Livello di attività:

· Dormire: Dorme o riposa di più; rimane nello stesso luogo per lungo tempo, non cambia spesso posto; cambia posto dove riposare.

· Giocare: Gioca meno spontaneamente o se provocato; ridotta resistenza al gioco.

· Cacciare: Caccia meno; minor interesse ad ispezionare l’ambiente.

Toelettatura:

· Condizioni del mantello: Pelo arruffato o con forfora; si pulisce e si lecca meno; toelettatura eccessiva in alcune aree.

· Farsi le unghie: Artigli più lunghi: si fa le unghie di rado o in luoghi diversi o ad altezze diverse (es. non riesce ad allungarsi).

Temperamento:

· Tolleranza verso il padrone o altri animali: Interagisce di meno; irritabile verso altri gatti o altri animali; irritabile verso il padrone.

· Attitudine generale: Più tranquillo; trascorre più tempo da solo; rifiuta/ non cerca il contatto con altri animali o con il proprietario.
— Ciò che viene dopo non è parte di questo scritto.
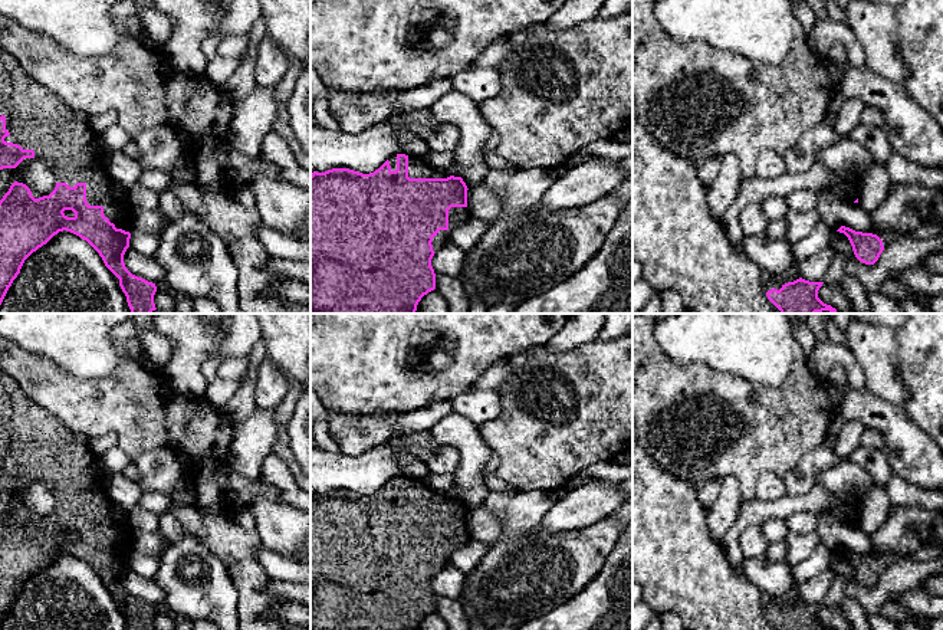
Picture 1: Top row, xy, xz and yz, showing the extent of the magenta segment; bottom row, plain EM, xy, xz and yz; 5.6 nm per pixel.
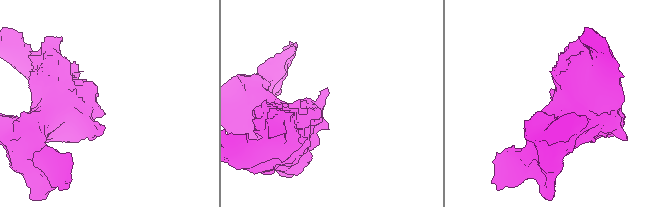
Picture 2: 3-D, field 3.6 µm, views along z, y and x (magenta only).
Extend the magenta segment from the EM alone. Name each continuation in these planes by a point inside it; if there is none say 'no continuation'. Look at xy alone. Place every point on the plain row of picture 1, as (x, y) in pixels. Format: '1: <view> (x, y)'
1: xy (36, 440)

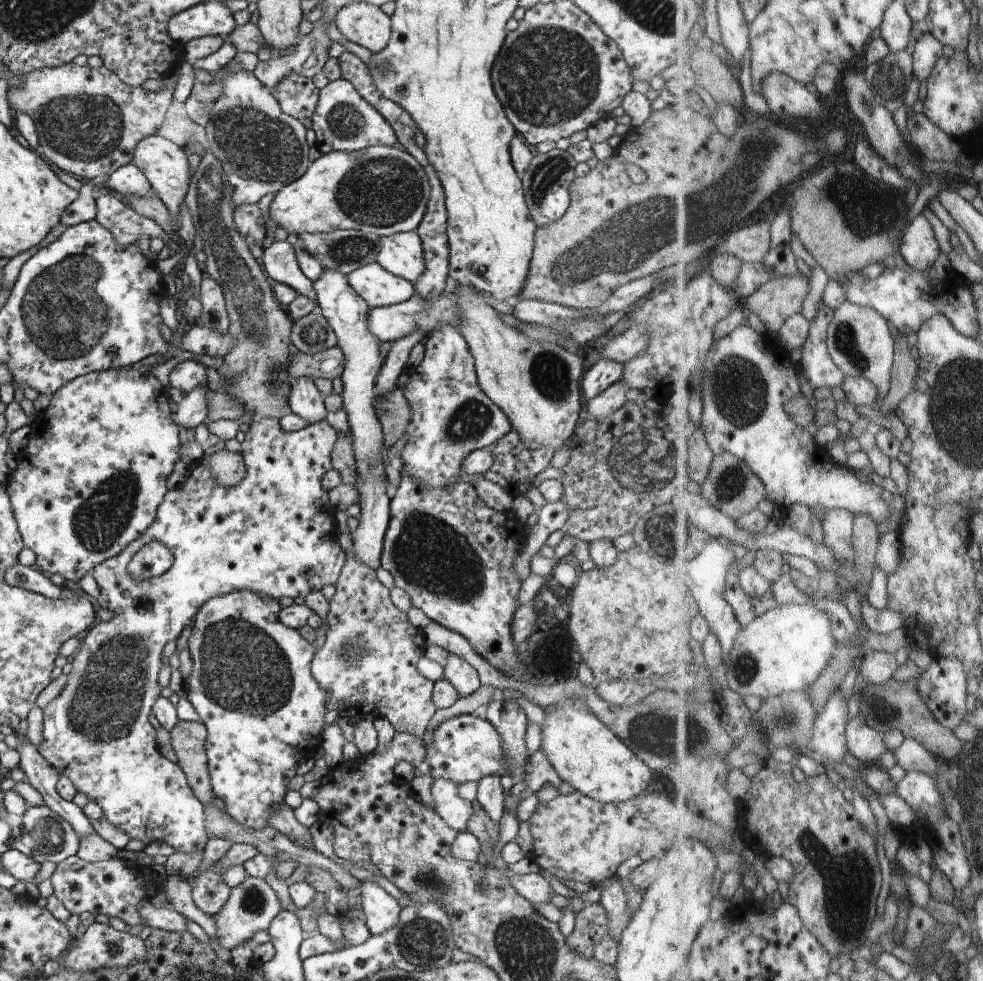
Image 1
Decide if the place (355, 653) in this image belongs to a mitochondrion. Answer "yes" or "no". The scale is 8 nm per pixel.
yes

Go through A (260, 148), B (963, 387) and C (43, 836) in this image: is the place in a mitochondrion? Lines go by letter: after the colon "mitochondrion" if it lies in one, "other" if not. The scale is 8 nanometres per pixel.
A: mitochondrion
B: mitochondrion
C: mitochondrion

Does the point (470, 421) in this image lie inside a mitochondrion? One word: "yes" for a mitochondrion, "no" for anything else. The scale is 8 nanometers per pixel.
yes

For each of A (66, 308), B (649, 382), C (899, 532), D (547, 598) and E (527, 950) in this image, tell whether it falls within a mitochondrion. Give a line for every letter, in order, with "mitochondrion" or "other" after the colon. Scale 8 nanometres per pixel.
A: mitochondrion
B: other
C: other
D: mitochondrion
E: mitochondrion

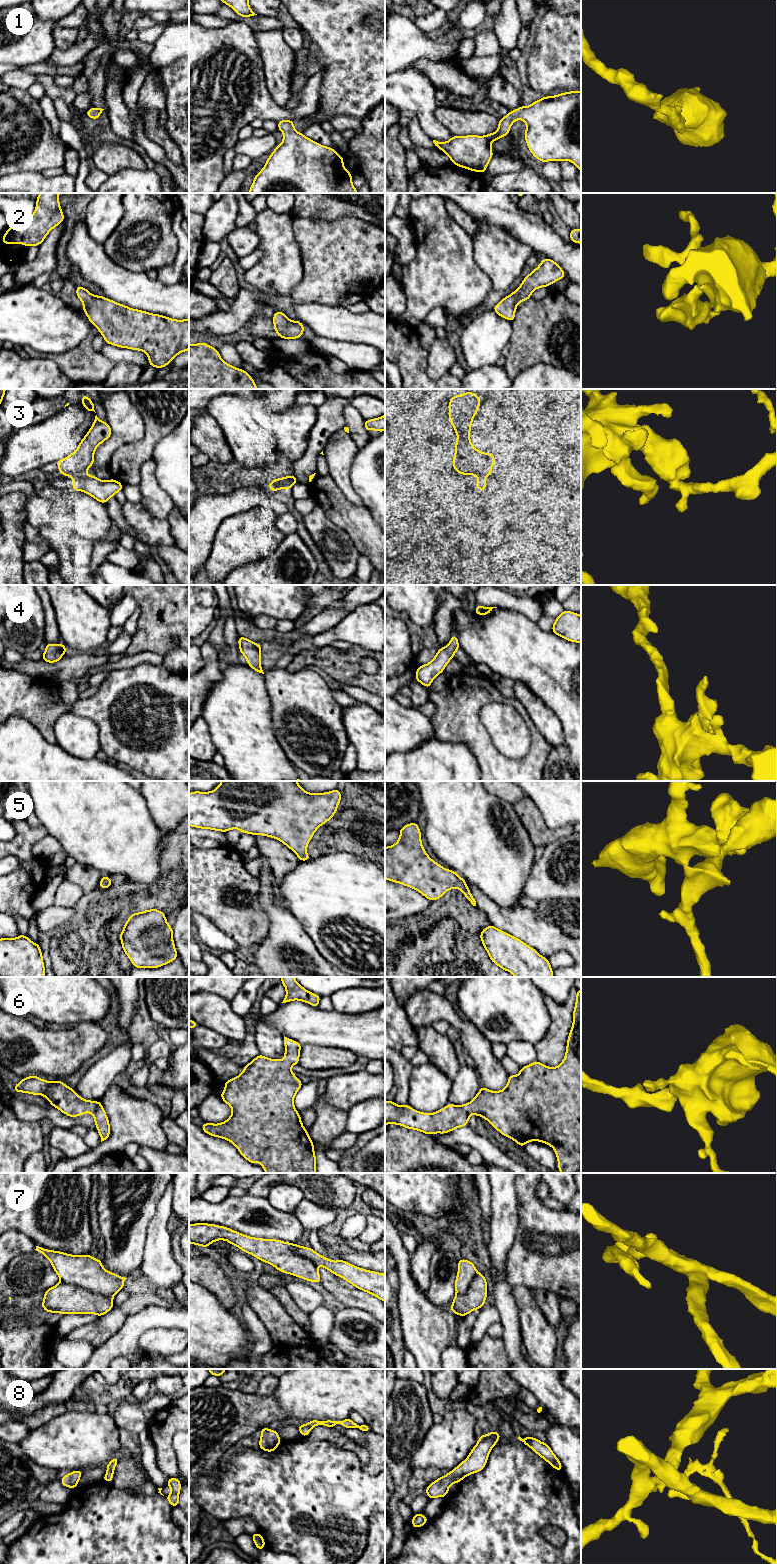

Si stanno sviluppando in medicina veterinaria delle scale del dolore che vengono utilizzate come guida per potere individuare e quantificare l’intensità del dolore dell’animale al fine di poterlo trattare nel modo più corretto possibile. Queste sono state studiate anche appositamente per il gatto (ad esempio la Feline Acute Pain Scale della Colorado State University), ma per ora molto più importante sembra essere la collaborazione del veterinario con il proprietario dell’animale che è in grado di riconoscere e riferire le eventuali variazioni del comportamento abituale del proprio gatto. La risposta alla terapia antalgica rappresenta inoltre un indice accurato per confermare la presenza del dolore, se il trattamento analgesico riesce a far riprendere, anche solo parzialmente, lo stile di vita precedente.